A few months ago, I went to a lecture on tunnelling technologies, given by Professor Robert Mair FREng FRS, and specifically on what is known as compensation grouting. Meant to write up about it at the time, but it was not the sort of talk that was easy to write about, as the core of the talk needed the slides to illustrate what was being talked about.
However, the Royal Society – who hosted the talk – put podcasts of their lectures on their website, and today I finally got round to reviewing the details (mainly as the podcast page only works in Microsoft browsers!).
Today, I am going to focus only one aspect of the talk, which was also one of the more famous instances of compensation grouting, and that is the Jubilee line work around the Clock Tower, more famously known as Big Ben. Timely, as the Clock Tower is 150 years old this week.

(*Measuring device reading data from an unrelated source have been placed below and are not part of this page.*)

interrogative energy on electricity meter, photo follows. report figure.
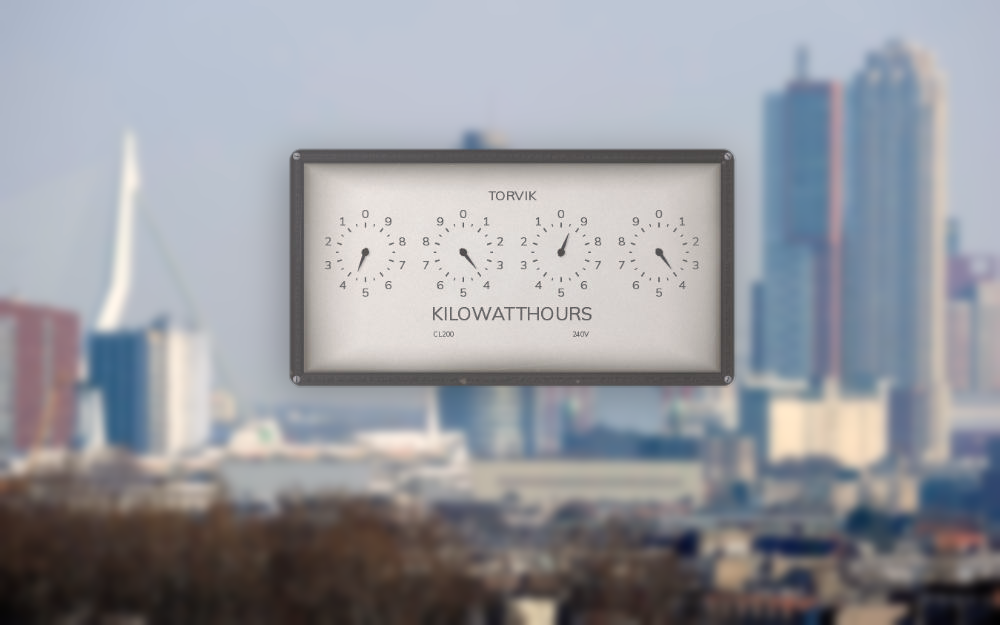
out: 4394 kWh
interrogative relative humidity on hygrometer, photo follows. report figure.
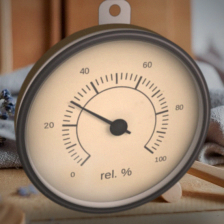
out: 30 %
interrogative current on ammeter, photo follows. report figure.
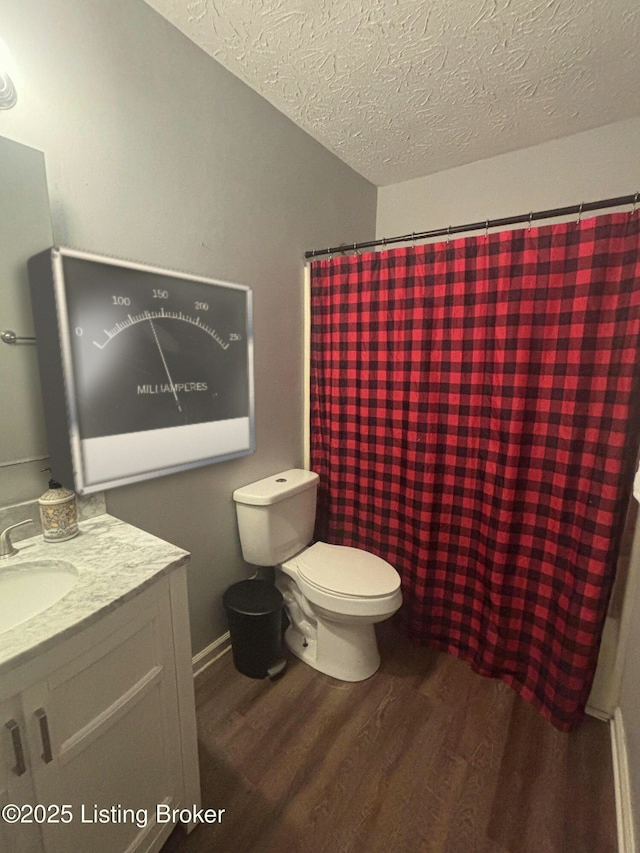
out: 125 mA
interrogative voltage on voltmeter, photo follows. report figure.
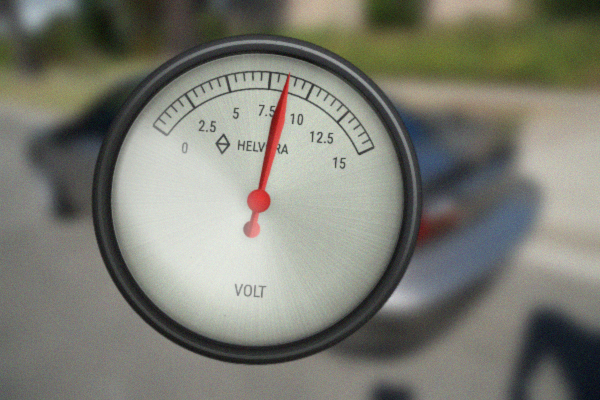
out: 8.5 V
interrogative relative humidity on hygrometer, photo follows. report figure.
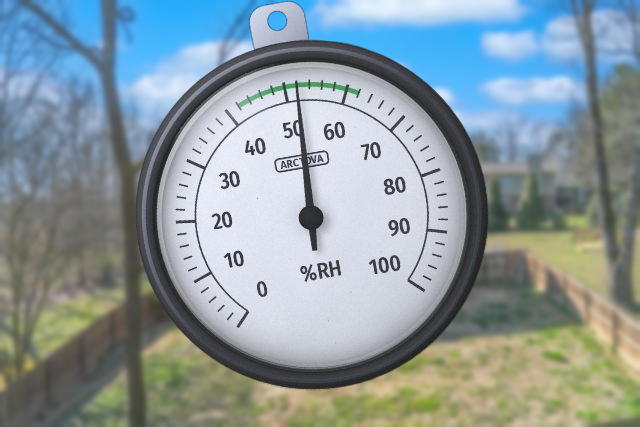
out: 52 %
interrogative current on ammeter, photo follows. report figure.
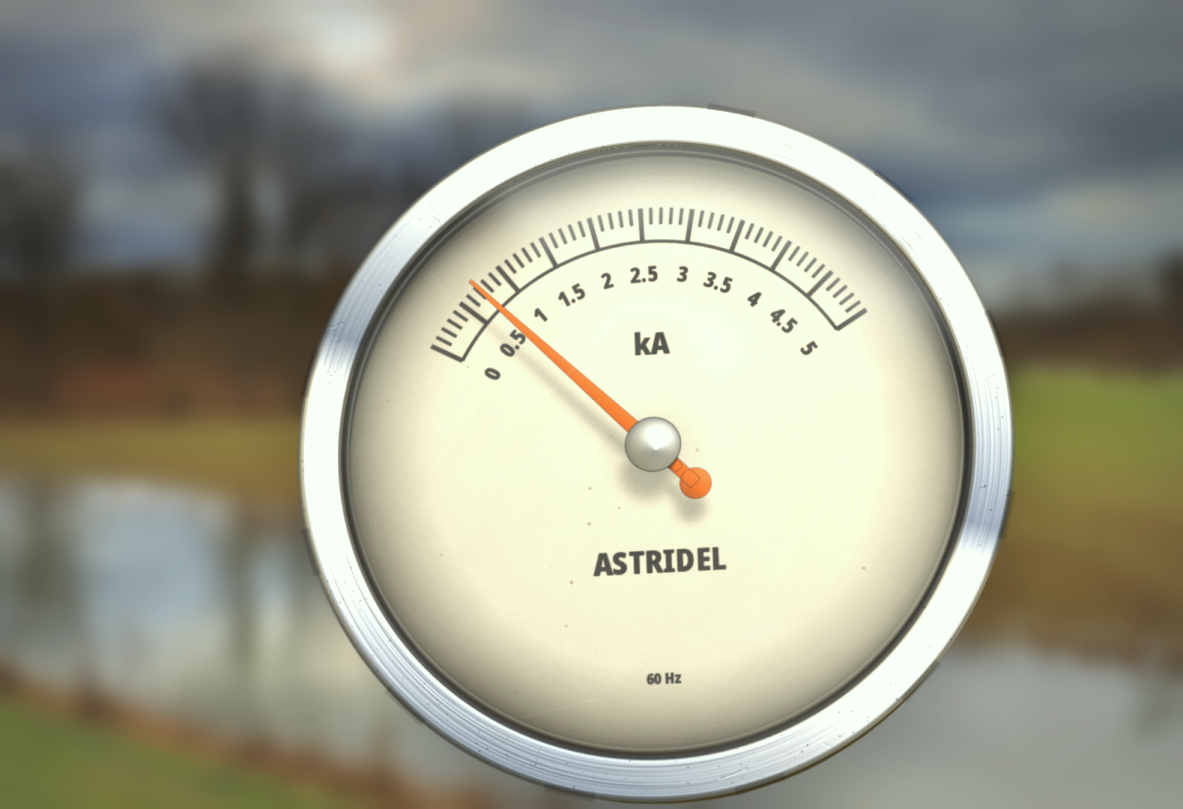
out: 0.7 kA
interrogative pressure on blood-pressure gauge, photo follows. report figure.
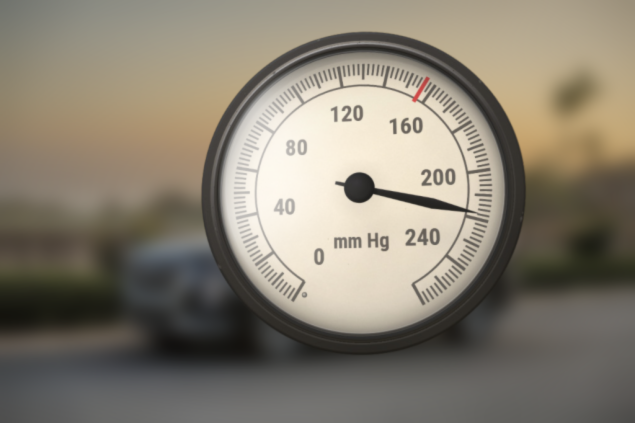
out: 218 mmHg
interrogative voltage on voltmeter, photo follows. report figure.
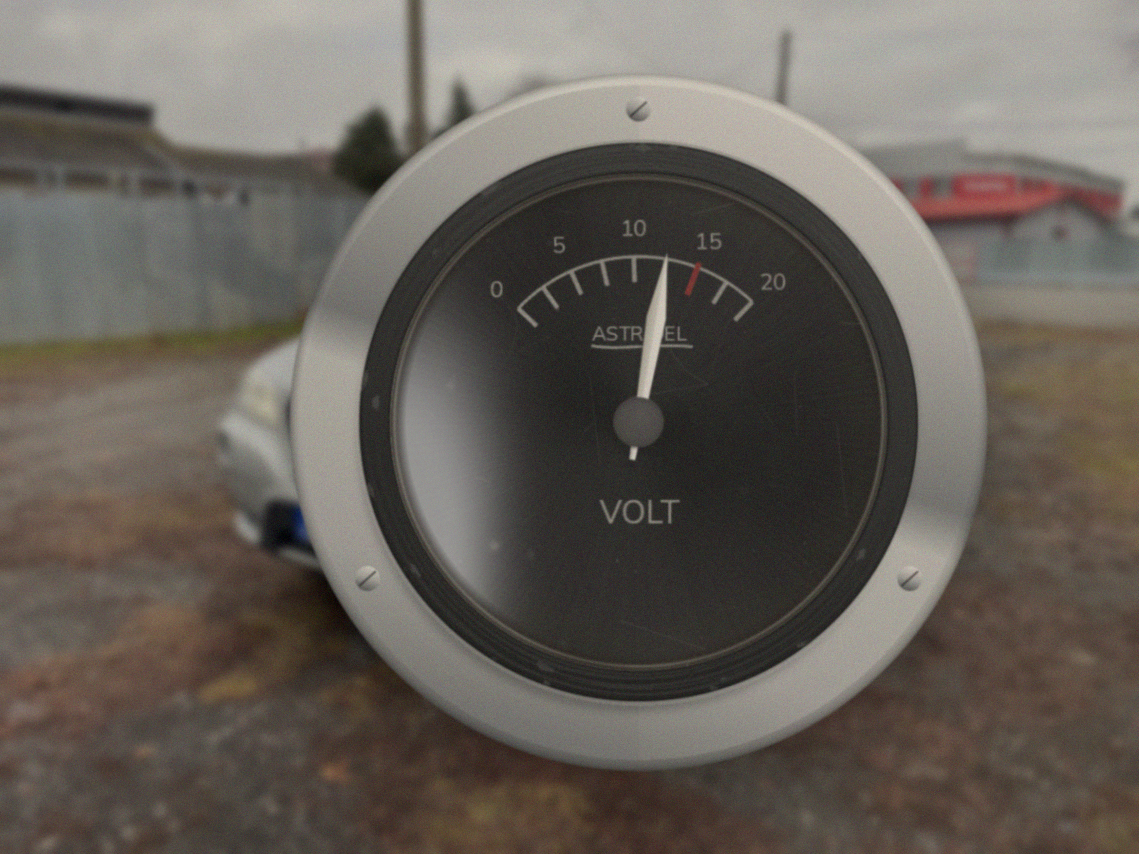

As a Jubilee Line tunnel was tunnelled by the tunnel boring machines (TBM), despite the best efforts of the workers, there is always a slight gap between the tunnel wall and the soil outside, leading to some subsidence at ground level. The gap is only a few millimetres, but when amplified around the entire tunnel diameter, that actually adds up to quite a bit of missing soil, and can cause significant problems. Before work starts on any tunnel now, ground surveys and measurements are taken to calculate the subsidence risks and effects on buildings.
In some areas, where the tunnels are likely to cause significant problems, compensation grouting is used.
This is basically steel pipes that are drilled into the ground above where the tunnel is due to be dug – before it arrives – that pump in a slurry type concrete mixture into the ground to “compensate” for the missing soil below.
For the Jubilee line, this was complicated by the architecture of the location and the fairly shallow foundations of the infamous clock tower. The big risk, which was gleefully latched onto by the news media was that the tower would start to lean sideways towards the tunnel work and may even start to develop cracks or damage. As the TBM worked its way through Westminster, electronic monitors on the tower checked how far it was starting to topple, and then pumped grouting into the soil to basically push the tower back upright again.
The compensation grouting was only carried out at night – as the hole in the ground where they worked was right in the middle of the road, so covered during the day to allow road traffic.
The pipes drilled reaching under the ground were on average 60 meters in length. The black circles show where the grouting was inserted – and on average about 150 litres of cement grout was pumped in at each point.
The following slide shows the movement of the tower. They knew the tower could withstand about 15mm of movement, measured at the height of the clock face, before action was needed – and you can see here how the tower started tilting, then a period where the compensation grouting was applied and after tunnelling, the period where the tower more slowly (and safely) settled.
Incidentally, the tower was already leaning before the tunnelling work started – by about 22cm to the North-West, which is said to be just noticeable to the eye.
Without compensation grouting, it is expected that the tower would have tilted by some 10cm at the top – which would have been obviously unacceptable.
—
The sides are taken from the podcast on the Royal Society, where you can watch the entire lecture. Note, the slides won’t display in either Firefox or Chrome web browsers – so I had to use MSie to watch see them.
I’ll later do a write up about the work at Kings Cross as some aspects of that sound quite interesting, but needs more research work to be carried out.
Incidentally, if you want to climb up the Clock Tower, visits are fairly easy to arrange – a review of the details here.
any idea which authorities were required to give their consent for the tunnel to pass below the monument?
we have a number of heritage structures on our alignment in delhi and the national monumets authority are querying the regulations regarding proximity of building near heritage structures in the uk.
thanks
s lowry
The company who did the last tunnelling under big ben are needed to pay up for this cock up.what you all say.